October 5, 2005
Jumping from an appointed Hood River City Council seat into the state House race is a pretty big leap.
But Paul Blackburn believes the time has come to make that political stretch.
He contends that Oregon leaders are not making the right budgetary decisions. And public education, health care and the environment are suffering as a result of their inaction.
“My sense is that there are quite a lot of folks who would rather see things going differently in Salem. And some of these priorities aren’t being paid enough attention to,” said Blackburn, a full-time father.
With both of his daughters, Althea, 9, and Rosalie, 5, now in school, Blackburn has time to dedicate toward a higher office. He is willing to come out of relative obscurity to challenge incumbent Rep. Patti Smith, R-Corbett, if he can mount enough grassroots support.
To get feedback about his viability as a candidate, Blackburn has decided to file for candidacy as a Democrat by petition. That means that he has to collect the lesser of 500 signatures from supporters in his own party or 2 percent of the votes cast from last year’s presidential election.
The easier path for Blackburn would have been paying $25 and just filling out a declaration form with the state. However, he wanted to learn more about the concerns of the electorate before throwing his hat in the ring for the District 52 seat.
“Filing by petition just is a great process because it gives me a chance to get out and hear from folks,” said Blackburn. “This is a very diverse district so I’m enjoying walking, talking and listening to make sure I’m looking out for the best interests of the people that I would represent.”
Although he has not decided upon a specific campaign platform, Blackburn is ready to speak out about the need to reform the school funding system.
“Education is really important.
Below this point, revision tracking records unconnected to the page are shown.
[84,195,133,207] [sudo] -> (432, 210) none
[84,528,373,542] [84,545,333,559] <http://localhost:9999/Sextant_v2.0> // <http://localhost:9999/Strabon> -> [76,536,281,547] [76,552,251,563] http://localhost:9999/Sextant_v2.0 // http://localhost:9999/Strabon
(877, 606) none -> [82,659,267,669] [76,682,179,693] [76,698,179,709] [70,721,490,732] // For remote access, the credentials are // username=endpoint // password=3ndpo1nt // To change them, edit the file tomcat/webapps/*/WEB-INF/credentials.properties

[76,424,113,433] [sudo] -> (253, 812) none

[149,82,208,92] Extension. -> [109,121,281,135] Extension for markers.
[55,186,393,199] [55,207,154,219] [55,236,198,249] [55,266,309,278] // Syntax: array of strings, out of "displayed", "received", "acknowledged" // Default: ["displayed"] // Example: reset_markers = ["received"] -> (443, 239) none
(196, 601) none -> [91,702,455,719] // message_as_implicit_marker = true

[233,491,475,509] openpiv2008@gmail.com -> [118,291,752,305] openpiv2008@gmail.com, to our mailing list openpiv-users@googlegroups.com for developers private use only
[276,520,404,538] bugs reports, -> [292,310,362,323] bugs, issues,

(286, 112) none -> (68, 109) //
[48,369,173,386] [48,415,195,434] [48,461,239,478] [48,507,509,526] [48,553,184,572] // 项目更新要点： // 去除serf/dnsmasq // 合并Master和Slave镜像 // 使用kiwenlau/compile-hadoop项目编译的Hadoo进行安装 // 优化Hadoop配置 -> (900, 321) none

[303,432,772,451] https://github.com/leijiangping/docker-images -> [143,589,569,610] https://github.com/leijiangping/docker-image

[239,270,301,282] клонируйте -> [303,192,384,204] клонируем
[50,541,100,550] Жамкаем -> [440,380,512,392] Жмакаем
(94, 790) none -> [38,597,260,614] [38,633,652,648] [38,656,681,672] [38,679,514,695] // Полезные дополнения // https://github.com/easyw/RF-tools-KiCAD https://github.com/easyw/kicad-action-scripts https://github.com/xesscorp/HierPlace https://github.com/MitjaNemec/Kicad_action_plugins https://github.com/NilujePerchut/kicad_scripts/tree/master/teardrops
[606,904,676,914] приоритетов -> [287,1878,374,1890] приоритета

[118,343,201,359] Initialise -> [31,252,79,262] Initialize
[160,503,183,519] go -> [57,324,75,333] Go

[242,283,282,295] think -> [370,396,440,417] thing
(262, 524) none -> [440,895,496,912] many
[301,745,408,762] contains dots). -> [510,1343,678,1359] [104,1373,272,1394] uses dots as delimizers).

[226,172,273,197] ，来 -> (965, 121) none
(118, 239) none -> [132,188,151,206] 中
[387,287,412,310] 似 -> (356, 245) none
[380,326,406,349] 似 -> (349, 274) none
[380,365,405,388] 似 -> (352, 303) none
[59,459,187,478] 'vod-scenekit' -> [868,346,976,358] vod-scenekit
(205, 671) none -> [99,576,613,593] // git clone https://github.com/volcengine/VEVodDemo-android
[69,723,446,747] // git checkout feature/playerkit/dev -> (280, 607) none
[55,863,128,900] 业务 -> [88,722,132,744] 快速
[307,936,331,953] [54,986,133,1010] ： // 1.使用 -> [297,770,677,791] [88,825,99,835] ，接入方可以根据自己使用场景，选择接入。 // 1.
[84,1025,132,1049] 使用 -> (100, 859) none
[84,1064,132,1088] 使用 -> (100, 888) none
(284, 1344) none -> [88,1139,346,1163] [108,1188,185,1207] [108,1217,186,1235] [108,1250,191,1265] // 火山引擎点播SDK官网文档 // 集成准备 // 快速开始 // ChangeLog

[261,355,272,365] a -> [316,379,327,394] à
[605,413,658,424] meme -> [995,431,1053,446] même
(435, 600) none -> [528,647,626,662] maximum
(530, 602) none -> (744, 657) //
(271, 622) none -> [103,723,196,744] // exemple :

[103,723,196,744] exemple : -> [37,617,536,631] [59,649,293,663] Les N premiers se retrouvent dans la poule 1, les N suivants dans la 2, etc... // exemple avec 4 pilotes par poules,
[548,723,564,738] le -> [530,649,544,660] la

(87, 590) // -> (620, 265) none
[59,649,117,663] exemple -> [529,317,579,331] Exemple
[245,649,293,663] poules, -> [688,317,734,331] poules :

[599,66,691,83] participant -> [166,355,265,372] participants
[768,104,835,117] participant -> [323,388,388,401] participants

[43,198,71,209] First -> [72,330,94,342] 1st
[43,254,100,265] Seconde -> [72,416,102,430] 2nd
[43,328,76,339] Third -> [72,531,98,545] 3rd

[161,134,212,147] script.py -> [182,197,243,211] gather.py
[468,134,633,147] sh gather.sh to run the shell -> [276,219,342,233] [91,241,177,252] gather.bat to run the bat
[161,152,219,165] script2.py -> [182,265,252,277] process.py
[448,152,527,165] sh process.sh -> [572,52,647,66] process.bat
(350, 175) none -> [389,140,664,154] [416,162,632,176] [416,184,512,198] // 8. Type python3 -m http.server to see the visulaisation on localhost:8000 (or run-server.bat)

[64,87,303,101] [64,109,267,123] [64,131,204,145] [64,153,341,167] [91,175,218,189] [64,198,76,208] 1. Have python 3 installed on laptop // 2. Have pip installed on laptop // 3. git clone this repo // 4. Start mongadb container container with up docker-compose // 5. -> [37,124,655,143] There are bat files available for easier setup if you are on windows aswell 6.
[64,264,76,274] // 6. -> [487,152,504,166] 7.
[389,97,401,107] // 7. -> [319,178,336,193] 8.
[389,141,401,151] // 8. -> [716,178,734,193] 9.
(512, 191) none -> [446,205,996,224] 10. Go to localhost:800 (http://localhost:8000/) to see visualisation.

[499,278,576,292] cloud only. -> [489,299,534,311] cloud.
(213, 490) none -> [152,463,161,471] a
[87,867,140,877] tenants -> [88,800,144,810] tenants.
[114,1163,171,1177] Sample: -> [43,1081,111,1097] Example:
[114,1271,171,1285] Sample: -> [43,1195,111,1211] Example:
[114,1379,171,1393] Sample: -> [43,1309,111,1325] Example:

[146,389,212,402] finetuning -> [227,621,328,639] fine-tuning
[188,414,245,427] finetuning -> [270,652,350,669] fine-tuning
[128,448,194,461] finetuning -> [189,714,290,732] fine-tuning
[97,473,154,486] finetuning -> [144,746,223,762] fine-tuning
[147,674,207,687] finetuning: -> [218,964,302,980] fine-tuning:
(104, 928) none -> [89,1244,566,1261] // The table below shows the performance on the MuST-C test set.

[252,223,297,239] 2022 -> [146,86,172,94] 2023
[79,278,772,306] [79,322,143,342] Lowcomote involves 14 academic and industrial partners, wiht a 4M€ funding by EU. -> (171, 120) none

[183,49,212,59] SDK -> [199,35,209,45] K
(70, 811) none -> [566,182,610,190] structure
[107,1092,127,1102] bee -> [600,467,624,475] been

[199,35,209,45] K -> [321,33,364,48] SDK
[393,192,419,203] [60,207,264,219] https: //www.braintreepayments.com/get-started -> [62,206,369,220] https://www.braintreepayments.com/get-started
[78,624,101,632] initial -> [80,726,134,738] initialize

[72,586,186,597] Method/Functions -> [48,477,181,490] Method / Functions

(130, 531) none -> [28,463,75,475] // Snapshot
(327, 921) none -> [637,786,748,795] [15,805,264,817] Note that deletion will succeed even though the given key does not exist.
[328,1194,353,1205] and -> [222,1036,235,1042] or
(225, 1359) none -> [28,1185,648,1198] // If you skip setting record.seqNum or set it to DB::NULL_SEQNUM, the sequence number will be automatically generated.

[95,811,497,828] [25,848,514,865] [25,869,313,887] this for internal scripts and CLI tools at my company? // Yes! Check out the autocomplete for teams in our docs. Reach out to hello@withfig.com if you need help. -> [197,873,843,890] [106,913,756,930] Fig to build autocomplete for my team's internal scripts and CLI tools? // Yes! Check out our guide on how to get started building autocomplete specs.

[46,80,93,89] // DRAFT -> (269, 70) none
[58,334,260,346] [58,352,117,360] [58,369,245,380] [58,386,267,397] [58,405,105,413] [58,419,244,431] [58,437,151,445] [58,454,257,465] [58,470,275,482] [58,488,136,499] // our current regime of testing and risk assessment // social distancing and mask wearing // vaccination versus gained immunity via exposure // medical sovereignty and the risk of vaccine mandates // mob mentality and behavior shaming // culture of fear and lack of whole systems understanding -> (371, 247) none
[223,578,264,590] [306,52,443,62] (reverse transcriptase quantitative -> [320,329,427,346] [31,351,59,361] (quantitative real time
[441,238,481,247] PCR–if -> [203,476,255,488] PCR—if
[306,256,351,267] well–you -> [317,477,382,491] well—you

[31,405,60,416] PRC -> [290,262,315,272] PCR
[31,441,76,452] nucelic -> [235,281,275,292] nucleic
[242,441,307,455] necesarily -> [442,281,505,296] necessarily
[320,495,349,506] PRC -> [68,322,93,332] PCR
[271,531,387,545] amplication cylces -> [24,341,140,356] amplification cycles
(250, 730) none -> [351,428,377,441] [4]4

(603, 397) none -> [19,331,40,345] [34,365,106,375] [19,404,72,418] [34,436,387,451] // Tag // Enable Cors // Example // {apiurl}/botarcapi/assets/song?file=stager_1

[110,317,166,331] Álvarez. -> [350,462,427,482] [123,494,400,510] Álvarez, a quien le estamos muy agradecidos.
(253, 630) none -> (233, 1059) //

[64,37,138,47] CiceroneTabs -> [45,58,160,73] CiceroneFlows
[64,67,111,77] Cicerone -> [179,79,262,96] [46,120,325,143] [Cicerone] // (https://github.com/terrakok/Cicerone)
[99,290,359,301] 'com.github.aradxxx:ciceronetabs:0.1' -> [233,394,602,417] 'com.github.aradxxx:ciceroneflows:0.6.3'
I think stabilizing school funding is critical for creating the world that I want my girls to grow up in,” he said.
He wants to see the 10 cents per pack cigarette tax restored to provide millions for education and health care. He said the anti-tax stand of the Republican-controlled House prevented the legislature from regaining that revenue source.
Blackburn said he and Smith also differ on environmental issues. He claims that she has earned a low ranking from the League of Conservation Voters for her stands that favor private property rights over preservation.
He believes the state has to “strike a better balance between development opportunities and resource protection.”
For example, Blackburn said Hood River city officials have found a path to protect riparian areas along the waterfront and still accommodate business growth.
Under the custom Goal 5 plan, some areas along the shoreline are designated as wildlife habitat and off-limits to building.
Other sites not suited for habitat have been designated for recreational, commercial and industrial development.
“The biggest difference between Patti and I is our votes; we’re both nice folks,” said Blackburn. “I’m still green.
As I get more experience and educate myself further into the campaign I’ll be willing to take reasoned positions on more specific issues.”
Blackburn believes that partisanship needs to be set aside at the state capitol. And special interest groups tied to big money should wield less of an influence in the decision-making process.
“There needs to be more working across the aisle to respect each other’s points of view and make the best choice for constituents,” he said.
He was appointed last November to fill the unexpired Hood River councilor term of Paul Thompson, who moved outside the city limits. Blackburn believes that experience has provided him with good insight on the role of an elected official; to serve the greater good.
However, he is no stranger to community service, having spent most of his adult life, both professionally and as a volunteer, helping others.
Blackburn, who holds a bachelor’s degree in comparative religion from Dartmouth College in New Hampshire, has acted as president of the local United Way chapter for two years.
He was formerly a staffer at Samaritan House in San Mateo, Calif., and worked in America’s Second Harvest Food Bank in the same area.